• MATERIAL PROVIDED
#####

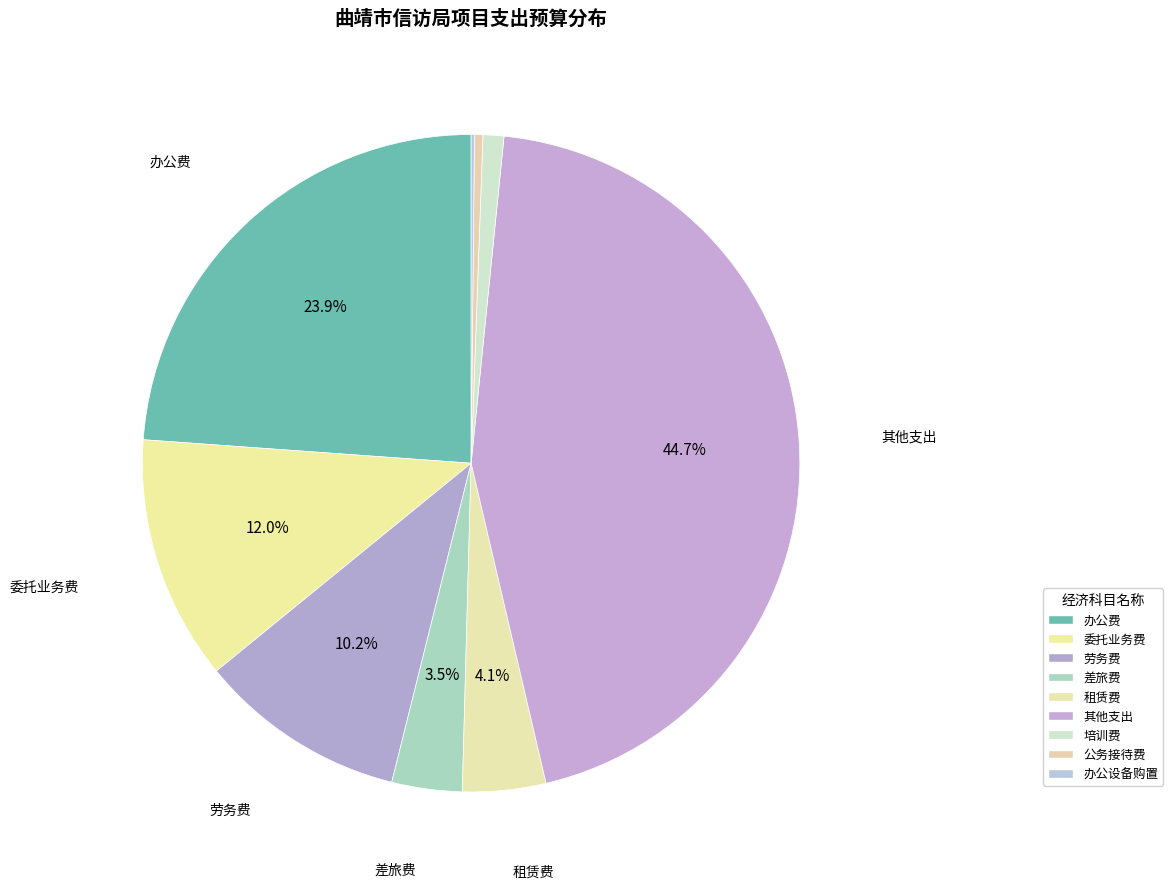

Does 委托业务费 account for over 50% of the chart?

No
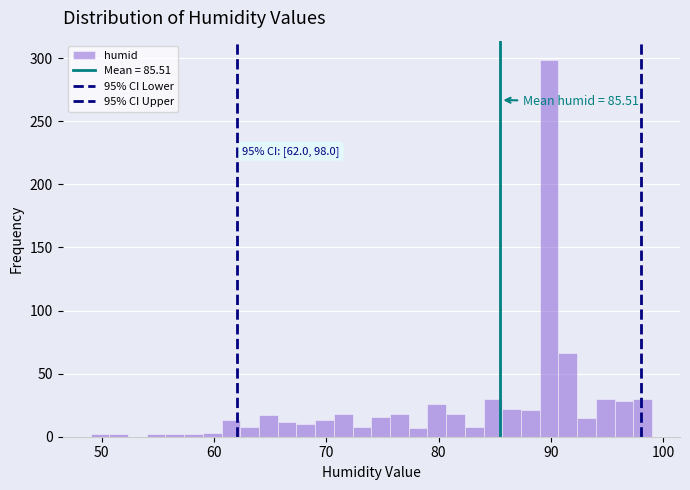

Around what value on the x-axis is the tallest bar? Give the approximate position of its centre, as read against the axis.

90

#####

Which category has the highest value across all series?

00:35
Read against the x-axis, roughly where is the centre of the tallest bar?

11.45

#####

• WORK REQUEST
Show each line in the listing above that contains the word "tallest". Case matters.

• OUTPUT OF THE TASK
Around what value on the x-axis is the tallest bar? Give the approximate position of its centre, as read against the axis.
Read against the x-axis, roughly where is the centre of the tallest bar?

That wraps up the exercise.